In Achenbach kam Stephanie Vor, Abteilungsleiterin für die Sozialstationen zu
einem Patienten hinzu. Sie nutzte die Gelegenheit um Jens Kamieth einen
Überblick über den gesamten Pflegedienst wie auch Details zur Prüfung durch den
Medizinischen Dienst der Krankenkassen (MDK), Dokumentationspflichten und die
Zeitknappheit bei jedem einzelnen Patienten zu erläutern. „In den vergangenen
zehn Jahren seien die Kosten der Sozialstationen um 20 Prozent gestiegen.
Ursächlich sind beispielsweise höhere Preise für Benzin und Energie. Aber auch
die tarifgebundenen Personalkosten steigen. Im gleichen Zeitraum erhöhten die
Krankenkassen die Vergütungen um lediglich sieben Prozent. Die erbrachten
Leistungen werden also nicht kostendeckend bezahlt. Zugleich steige jedoch der
Anspruch an die Qualität der Pflege. Dabei ist hochwertige Pflege jedoch für
wenig Geld nicht möglich“, sagt Stephanie.

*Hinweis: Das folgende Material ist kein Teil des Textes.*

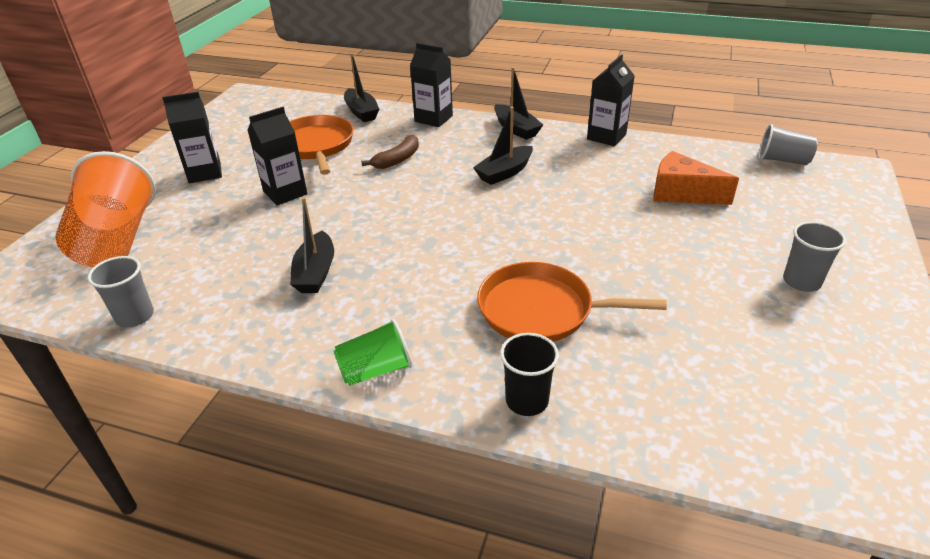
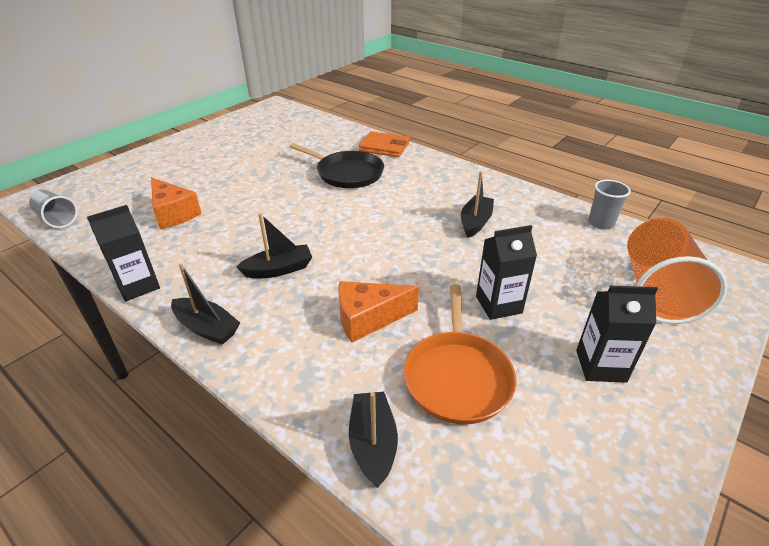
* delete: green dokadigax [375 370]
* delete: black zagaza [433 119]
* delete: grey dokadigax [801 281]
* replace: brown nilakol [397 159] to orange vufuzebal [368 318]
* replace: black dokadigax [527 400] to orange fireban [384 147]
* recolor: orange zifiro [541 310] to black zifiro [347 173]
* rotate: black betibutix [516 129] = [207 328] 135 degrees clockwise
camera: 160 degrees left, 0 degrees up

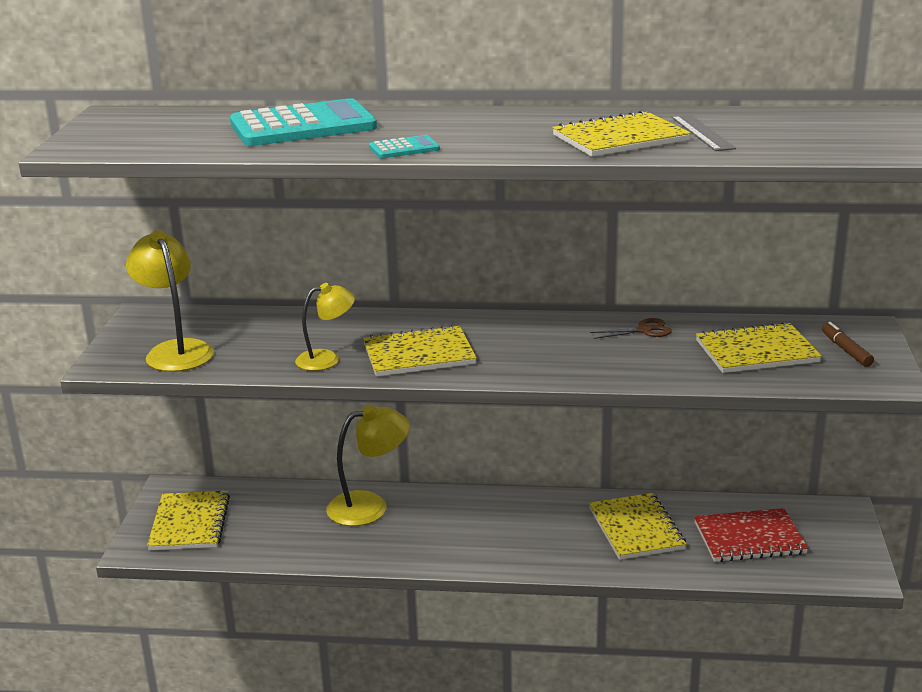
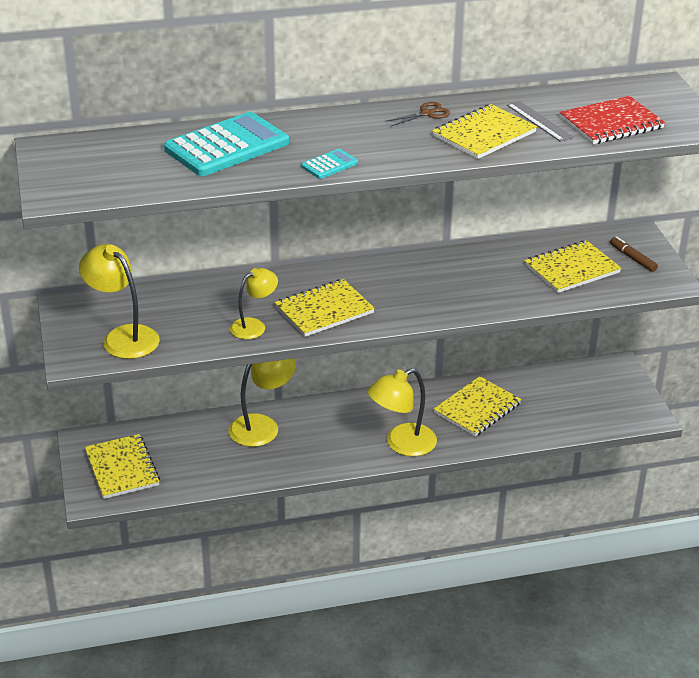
* insert: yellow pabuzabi [402 444]
* move: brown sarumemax [644 330] to [427 113]
* move: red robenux [749 538] to [611 123]
* rotate: yellow robenux [636 529] = [477 408] 75 degrees clockwise
camera: 20 degrees left, 10 degrees up

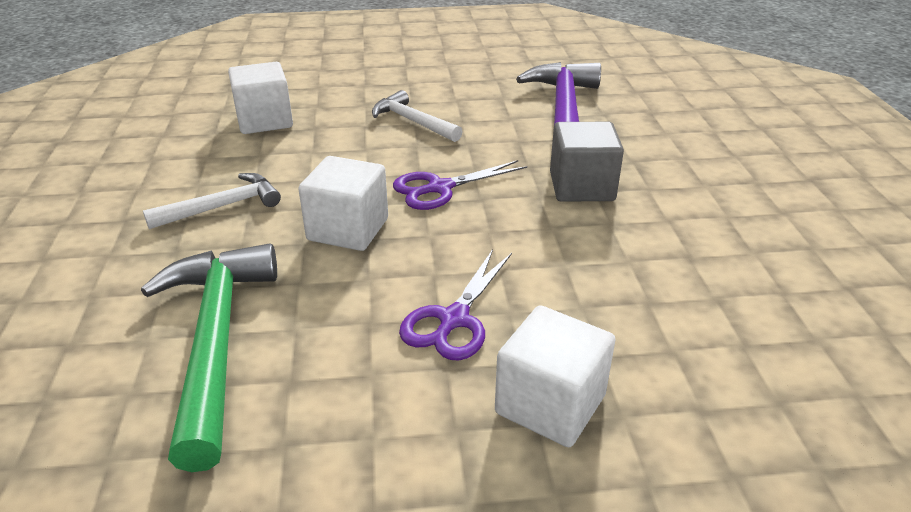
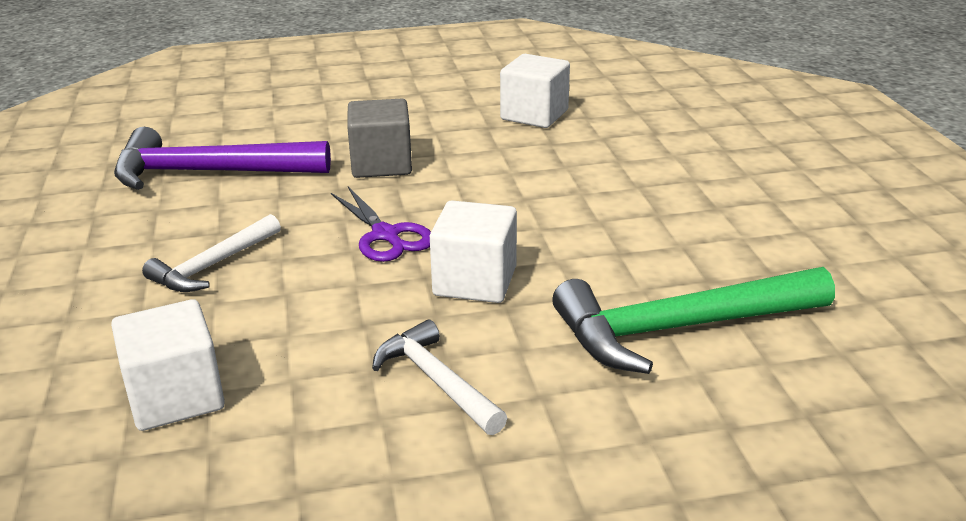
* delete: purple sarumemax [453 319]
* move: white tamonen [550 404] to [534 115]
camera: 95 degrees left, 5 degrees down

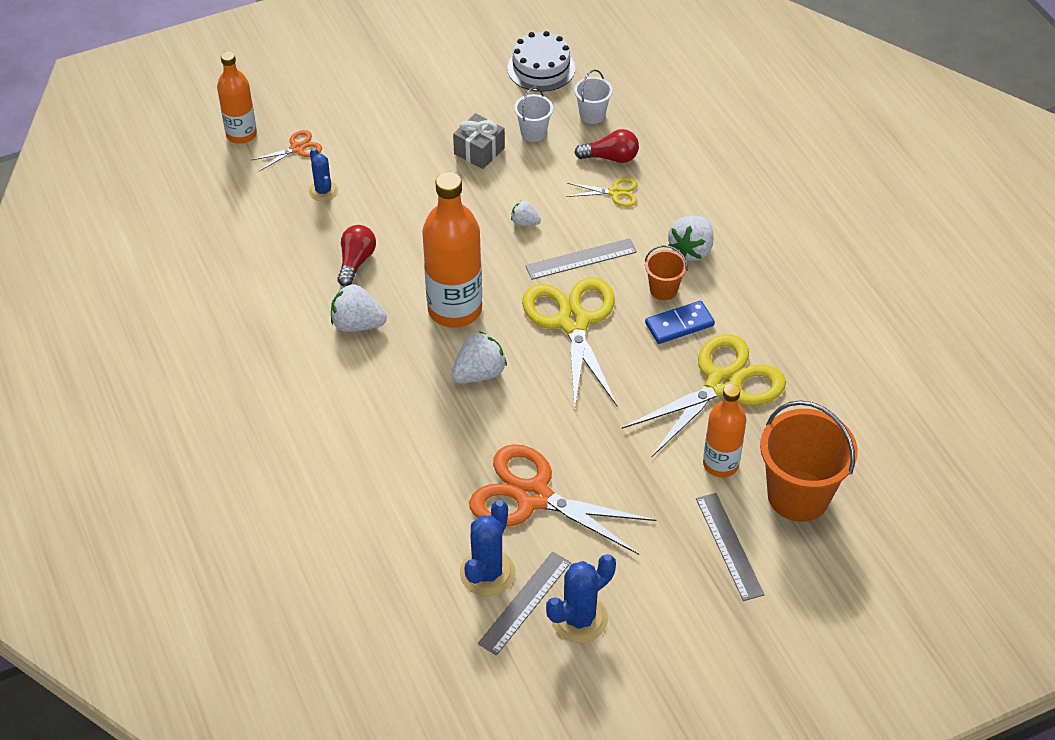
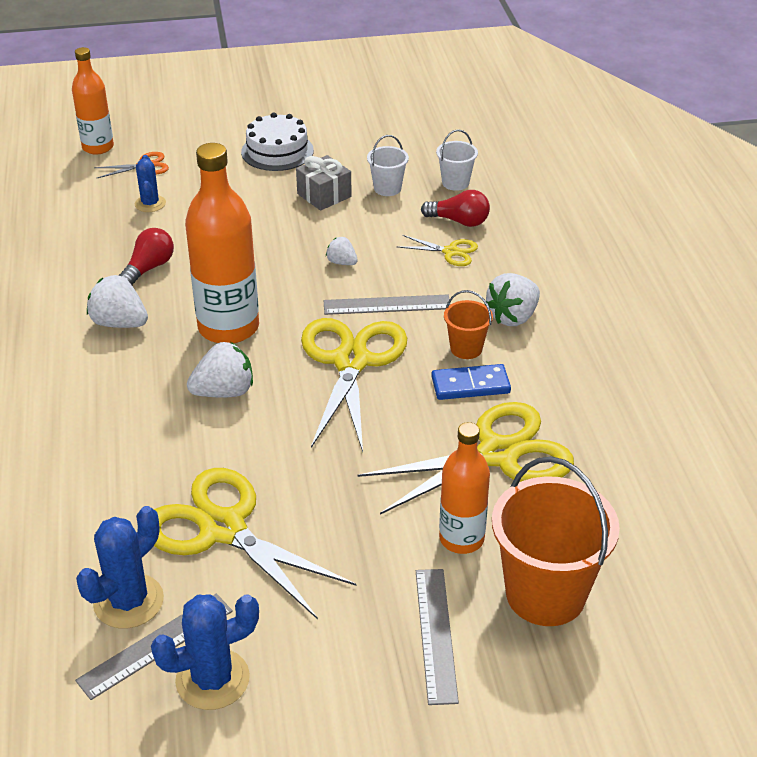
* move: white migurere [541 68] to [277 151]
* recolor: orange sarumemax [533 496] to yellow sarumemax [223 529]
camera: 15 degrees right, 10 degrees down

„Für mich war es ein bewegender Tag mit vielen neuen Eindrücken und
Informationen aus erster Hand. Ich bewundere Menschen wie Christine Renard, die
in Ihrem Beruf täglich mit psychischer und physischer Höchstleistung ausüben und
dabei so viel Wärme und Freude ausstrahlen können. Pflege muss viel mehr sein,
als nur die Verordnung von Leistungen. Pflege muss menschlich sein. Ich habe
großes Verständnis für die aktuelle Aktion „Hilfe! Mehr Zeit für Pflege“ und
sehe großen Bedarf, dass man zum Thema Vergütung und mehr Zeit in Verhandlungen
geht. Ich werde mich am Samstag bei der Kundgebung ab 14 Uhr auf dem Siegener
Kornmarkt der Diskussion um mehr Zeit in der Pflege stellen. Mir fällt es auf
jeden Fall nun leichter nah aus der Praxis zu berichten und Zusammenhänge noch
besser zu verstehen“, sagt Jens Kamieth zum Abschluss seines Praktikums.

Bildunterschriften:
Vl. DRK-Schwester Christine Renard der Sozialstation Siegen erhält Hilfe von
Jens Kamieth, um den Patienten Dieter Jäckel nach seiner Grund- und
Behandlungspflege in seinen Spezialrollstuhl zu setzen.